Yes, my 15 month old dd will get mad when she doesn't get her way and throw her head backwards and hit whatever it is behind her, the hard floor, wall, or table. She has been doing this since she was about 7 months old. I would be holding her and she would just throw her head back and hit the wall. Ughh, it is scary. I have just gotten to where I take my little switch and pop her on the back of the thighs as soon as she starts the whining that she does right before throwing herself back on the floor and she immediately stops. I am worried that she will really hurt her head doing this. My first two children would cry, but they NEVER got on the floor and pitched a tantrum like my youngest, so it really shocks me. I am trying to teach her that her fits are not allowed and she is finally starting to come around. The funny thing is she will still cry, get upset, and then she will sit down on the floor, look behind her and then slowly lay down and then start getting upset. She has started to realize that it hurts when she throws her head back like that.

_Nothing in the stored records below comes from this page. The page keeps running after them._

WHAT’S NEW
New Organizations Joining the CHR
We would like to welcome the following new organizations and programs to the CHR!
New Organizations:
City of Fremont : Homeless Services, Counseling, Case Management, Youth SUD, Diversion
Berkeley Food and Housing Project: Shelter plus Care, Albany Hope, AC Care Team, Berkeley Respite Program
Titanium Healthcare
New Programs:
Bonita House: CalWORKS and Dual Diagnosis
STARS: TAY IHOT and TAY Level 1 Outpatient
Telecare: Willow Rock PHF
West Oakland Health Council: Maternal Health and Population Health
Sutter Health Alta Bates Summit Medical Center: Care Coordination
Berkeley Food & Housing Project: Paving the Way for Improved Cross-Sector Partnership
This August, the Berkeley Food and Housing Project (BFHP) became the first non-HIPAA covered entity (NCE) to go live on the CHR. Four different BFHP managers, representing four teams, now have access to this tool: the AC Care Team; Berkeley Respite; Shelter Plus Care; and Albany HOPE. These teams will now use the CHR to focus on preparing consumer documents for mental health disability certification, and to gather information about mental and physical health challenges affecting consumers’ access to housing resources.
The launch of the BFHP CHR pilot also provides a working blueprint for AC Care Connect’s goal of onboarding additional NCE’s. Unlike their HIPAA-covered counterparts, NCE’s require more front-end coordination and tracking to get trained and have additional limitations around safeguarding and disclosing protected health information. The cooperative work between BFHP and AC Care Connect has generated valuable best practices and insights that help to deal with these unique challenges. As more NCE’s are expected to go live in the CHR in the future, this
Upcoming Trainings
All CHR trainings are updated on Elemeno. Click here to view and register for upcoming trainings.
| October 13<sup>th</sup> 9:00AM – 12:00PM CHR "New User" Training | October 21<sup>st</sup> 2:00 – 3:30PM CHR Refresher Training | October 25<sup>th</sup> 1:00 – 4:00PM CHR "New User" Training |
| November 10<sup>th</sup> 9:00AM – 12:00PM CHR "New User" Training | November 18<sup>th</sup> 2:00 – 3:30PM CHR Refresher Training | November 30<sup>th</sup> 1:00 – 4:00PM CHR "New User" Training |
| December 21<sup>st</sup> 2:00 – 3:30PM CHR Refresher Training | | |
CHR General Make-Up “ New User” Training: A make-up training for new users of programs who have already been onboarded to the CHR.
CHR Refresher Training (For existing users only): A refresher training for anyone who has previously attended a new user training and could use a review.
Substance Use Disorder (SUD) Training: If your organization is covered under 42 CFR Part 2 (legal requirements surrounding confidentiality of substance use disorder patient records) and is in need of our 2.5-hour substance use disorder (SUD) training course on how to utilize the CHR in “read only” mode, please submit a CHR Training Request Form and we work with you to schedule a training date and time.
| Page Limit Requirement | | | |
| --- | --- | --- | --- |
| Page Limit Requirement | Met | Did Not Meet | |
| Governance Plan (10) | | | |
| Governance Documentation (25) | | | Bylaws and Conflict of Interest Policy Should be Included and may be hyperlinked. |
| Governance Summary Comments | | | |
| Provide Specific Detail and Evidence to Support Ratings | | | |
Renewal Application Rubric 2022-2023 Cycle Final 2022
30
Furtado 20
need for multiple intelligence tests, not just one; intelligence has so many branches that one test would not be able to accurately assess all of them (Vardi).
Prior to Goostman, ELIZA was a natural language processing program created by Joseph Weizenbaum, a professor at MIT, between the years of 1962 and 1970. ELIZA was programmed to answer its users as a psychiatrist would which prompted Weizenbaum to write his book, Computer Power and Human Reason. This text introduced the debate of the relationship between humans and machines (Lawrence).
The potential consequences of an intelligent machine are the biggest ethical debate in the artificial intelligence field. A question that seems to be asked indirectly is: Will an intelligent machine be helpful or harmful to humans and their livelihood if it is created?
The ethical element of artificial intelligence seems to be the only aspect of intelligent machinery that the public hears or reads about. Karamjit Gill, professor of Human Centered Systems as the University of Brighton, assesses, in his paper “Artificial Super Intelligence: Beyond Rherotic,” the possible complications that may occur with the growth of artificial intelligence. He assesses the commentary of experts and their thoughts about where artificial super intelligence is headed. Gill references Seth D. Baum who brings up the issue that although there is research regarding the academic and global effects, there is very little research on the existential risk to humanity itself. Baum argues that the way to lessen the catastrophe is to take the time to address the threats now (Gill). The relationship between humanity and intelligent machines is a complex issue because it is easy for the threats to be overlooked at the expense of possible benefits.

I agree with Feona! No more ice cream! No more whatever he throws himself on the floor from! I would tell him "I love you and I don't want you hurt & if you're going to hurt yourself over... then we won't have it anymore". It will work if you're stronger willed about it than he is!
Well, part of your problem is that dad gives in!! I agree NO more ice cream in the house and if it ever does get back in the house, you and dad need to BOTH decide on the rules for it and stick to them!! Giving in just once can cause you weeks for problems!!
If your baby is like mine it could be over anything mundane. I could kiss him if he is in the wrong mood and that will provoke him to throw a tantrum.